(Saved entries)
>>>

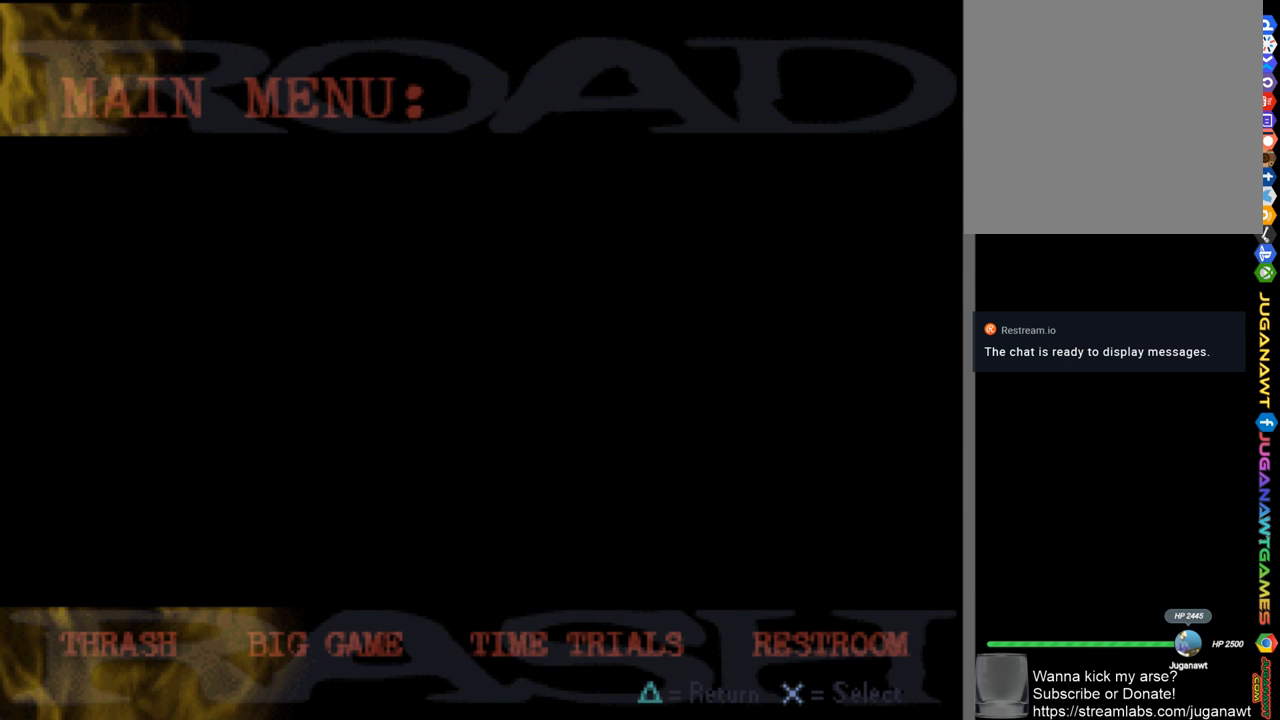
{"buttons": [], "left_stick": "center", "right_stick": "center", "events": [[133, "DPAD_RIGHT", "down"], [267, "DPAD_RIGHT", "up"]]}
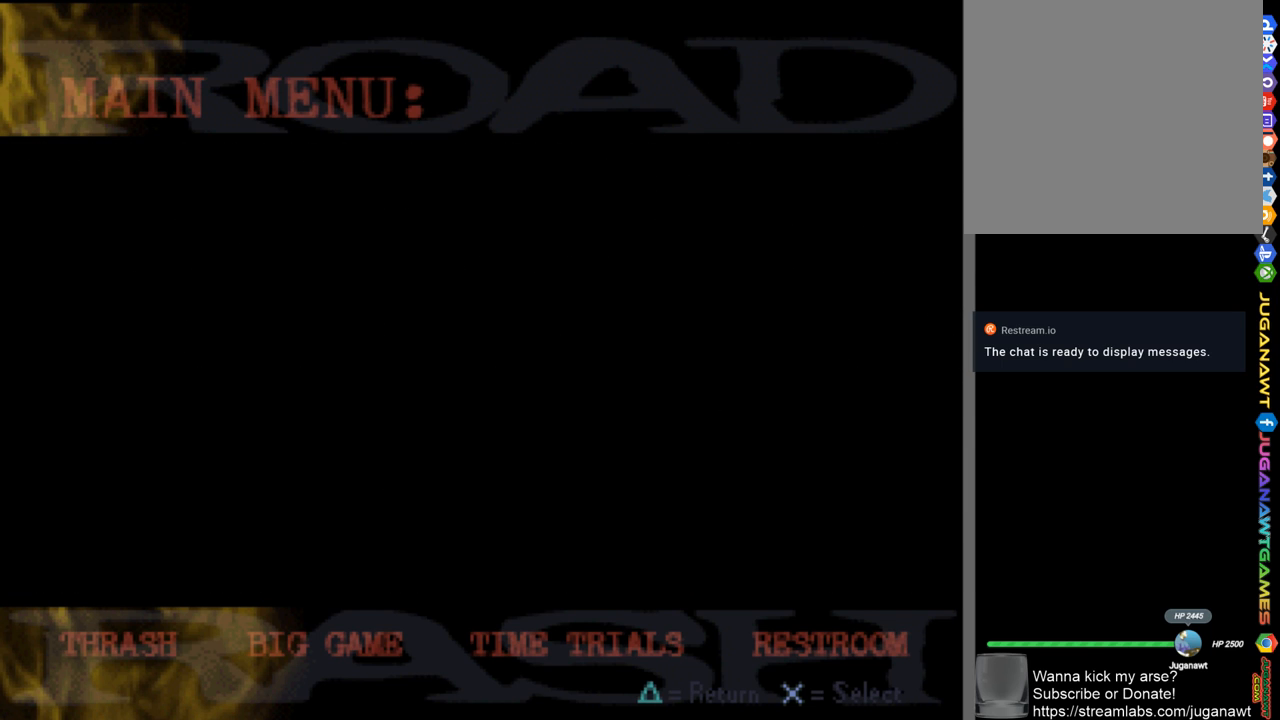
{"buttons": [], "left_stick": "center", "right_stick": "center", "events": [[233, "DPAD_LEFT", "down"], [333, "DPAD_LEFT", "up"]]}
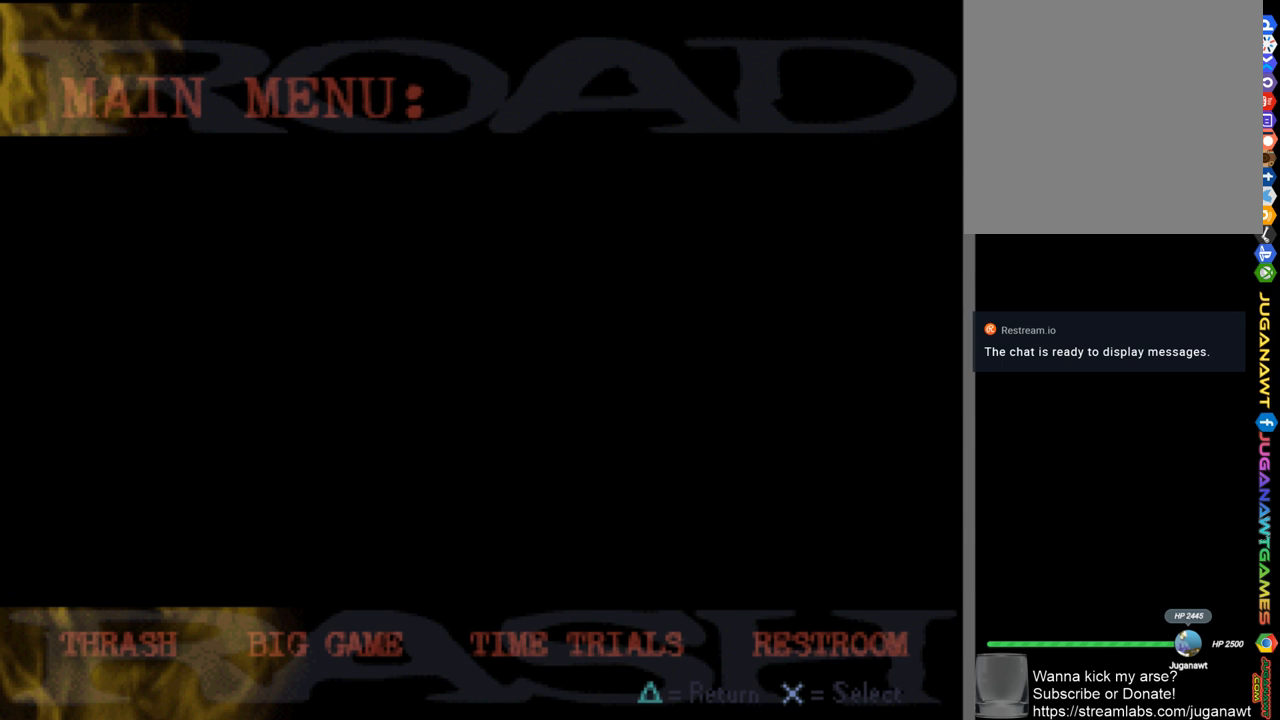
{"buttons": [], "left_stick": "center", "right_stick": "center", "events": []}
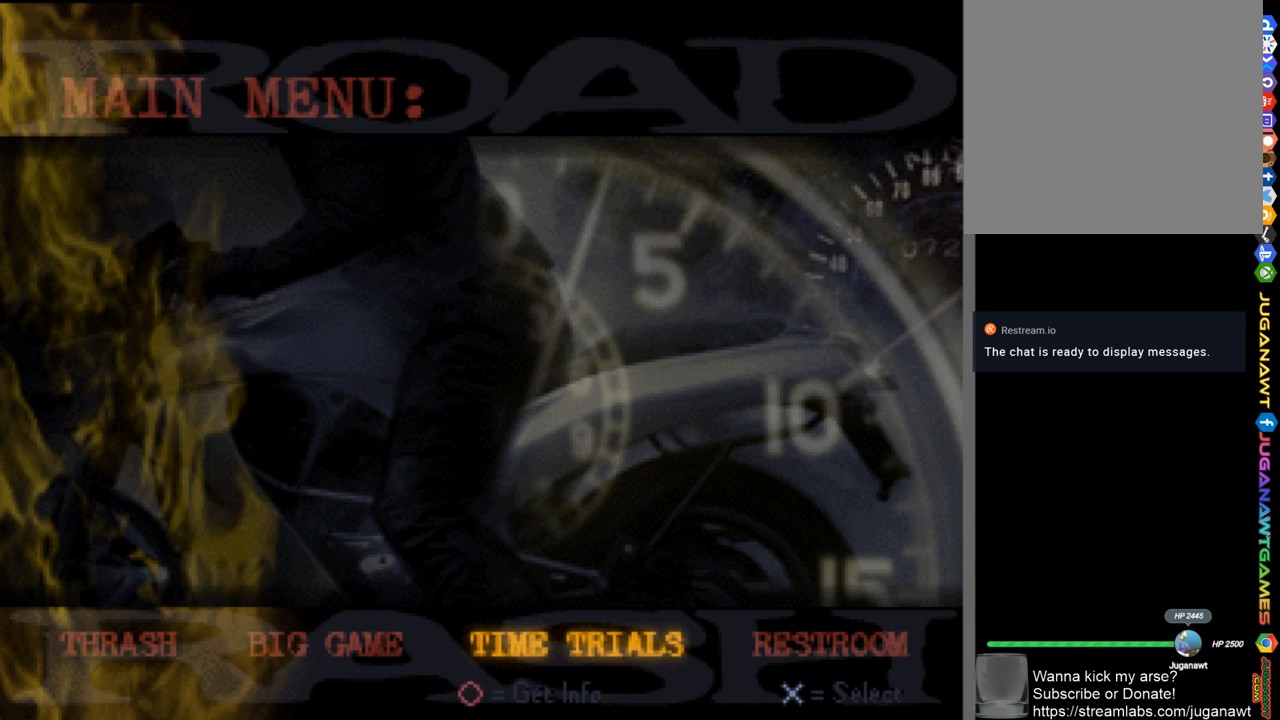
{"buttons": [], "left_stick": "center", "right_stick": "center", "events": [[200, "DPAD_RIGHT", "down"], [333, "DPAD_RIGHT", "up"]]}
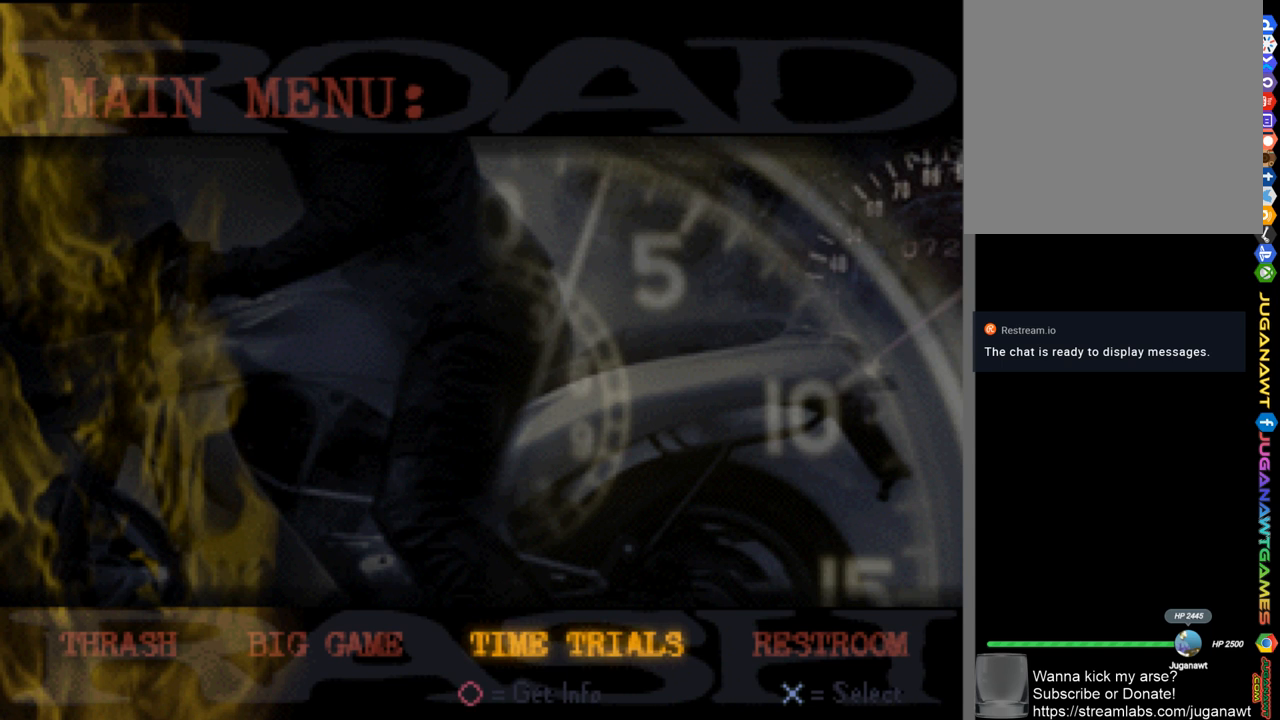
{"buttons": ["DPAD_LEFT"], "left_stick": "center", "right_stick": "center", "events": [[100, "DPAD_LEFT", "down"], [200, "DPAD_LEFT", "up"], [400, "DPAD_LEFT", "down"]]}
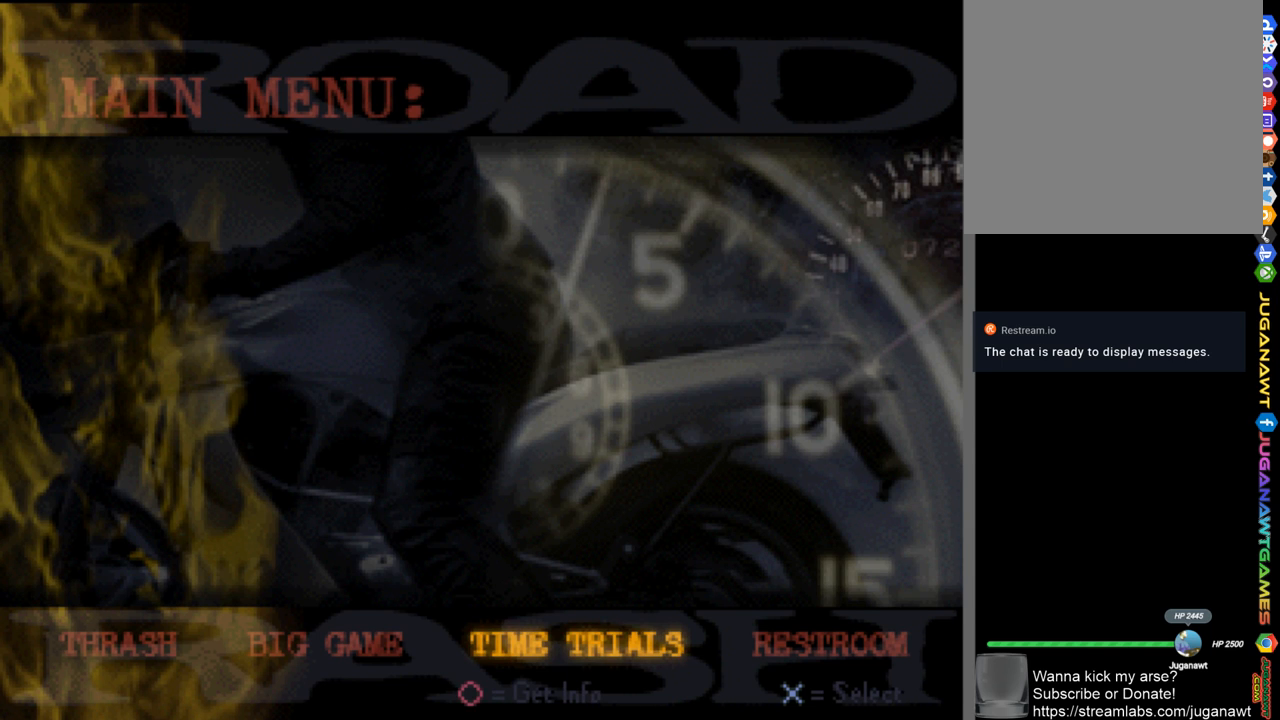
{"buttons": [], "left_stick": "down-left", "right_stick": "center", "events": [[33, "DPAD_LEFT", "up"], [367, "left_stick", "up-left"], [483, "left_stick", "down-left"]]}
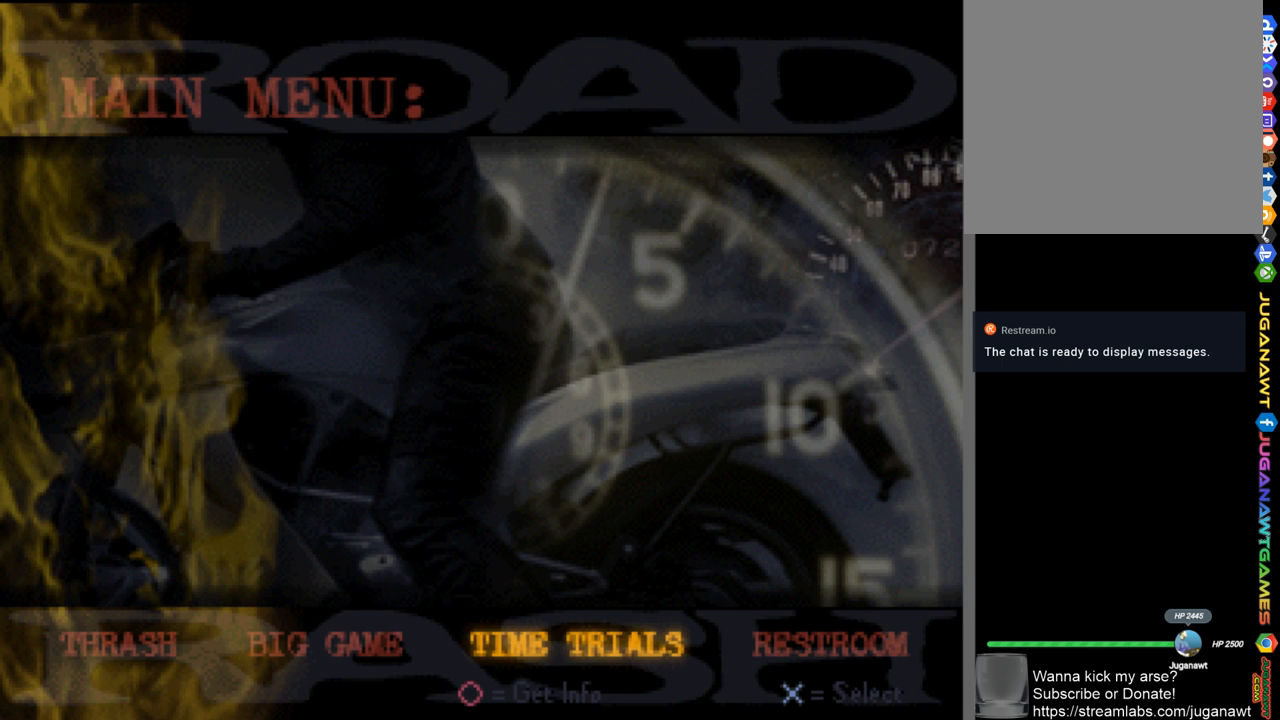
{"buttons": ["DPAD_UP", "DPAD_RIGHT"], "left_stick": "center", "right_stick": "center", "events": [[67, "left_stick", "right"], [233, "left_stick", "up-left"], [367, "left_stick", "center"], [500, "DPAD_RIGHT", "down"], [500, "DPAD_UP", "down"]]}
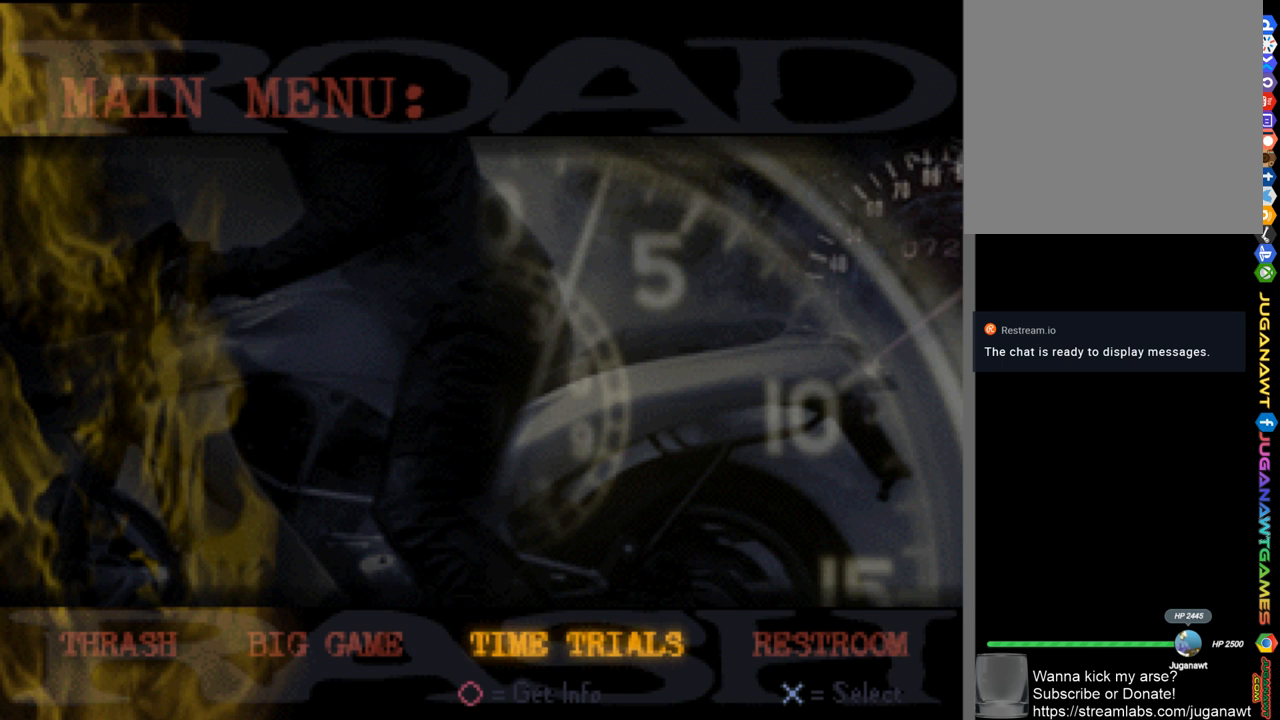
{"buttons": [], "left_stick": "center", "right_stick": "center"}
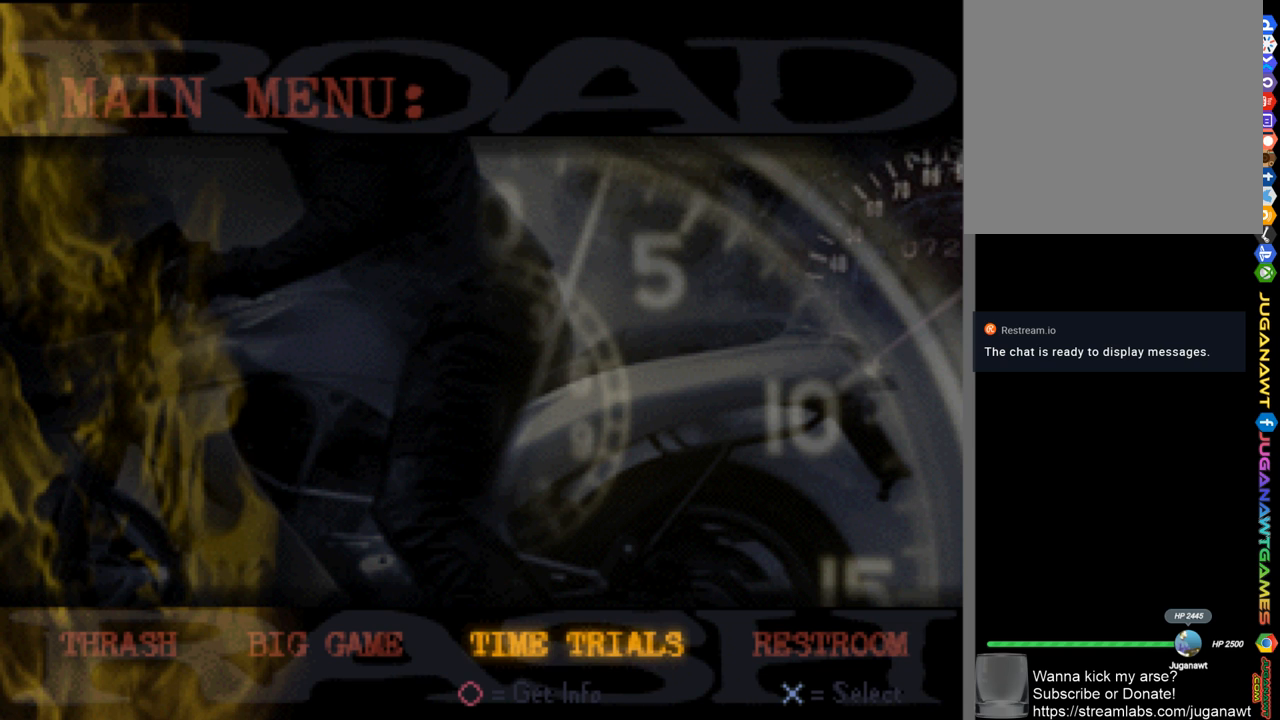
{"buttons": ["A"], "left_stick": "center", "right_stick": "center", "events": [[33, "DPAD_LEFT", "down"], [133, "DPAD_DOWN", "down"], [167, "DPAD_LEFT", "up"], [167, "DPAD_RIGHT", "down"], [233, "DPAD_DOWN", "up"], [300, "DPAD_RIGHT", "up"], [467, "A", "down"]]}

<<<

Aim of the exercise: What is needed is an exact reproduction of the data, pictures excluded.

Response to this task:
{"buttons": [], "left_stick": "center", "right_stick": "center", "events": [[133, "DPAD_RIGHT", "down"], [267, "DPAD_RIGHT", "up"]]}
{"buttons": [], "left_stick": "center", "right_stick": "center", "events": [[233, "DPAD_LEFT", "down"], [333, "DPAD_LEFT", "up"]]}
{"buttons": [], "left_stick": "center", "right_stick": "center", "events": []}
{"buttons": [], "left_stick": "center", "right_stick": "center", "events": [[200, "DPAD_RIGHT", "down"], [333, "DPAD_RIGHT", "up"]]}
{"buttons": ["DPAD_LEFT"], "left_stick": "center", "right_stick": "center", "events": [[100, "DPAD_LEFT", "down"], [200, "DPAD_LEFT", "up"], [400, "DPAD_LEFT", "down"]]}
{"buttons": [], "left_stick": "down-left", "right_stick": "center", "events": [[33, "DPAD_LEFT", "up"], [367, "left_stick", "up-left"], [483, "left_stick", "down-left"]]}
{"buttons": ["DPAD_UP", "DPAD_RIGHT"], "left_stick": "center", "right_stick": "center", "events": [[67, "left_stick", "right"], [233, "left_stick", "up-left"], [367, "left_stick", "center"], [500, "DPAD_RIGHT", "down"], [500, "DPAD_UP", "down"]]}
{"buttons": [], "left_stick": "center", "right_stick": "center"}
{"buttons": ["A"], "left_stick": "center", "right_stick": "center", "events": [[33, "DPAD_LEFT", "down"], [133, "DPAD_DOWN", "down"], [167, "DPAD_LEFT", "up"], [167, "DPAD_RIGHT", "down"], [233, "DPAD_DOWN", "up"], [300, "DPAD_RIGHT", "up"], [467, "A", "down"]]}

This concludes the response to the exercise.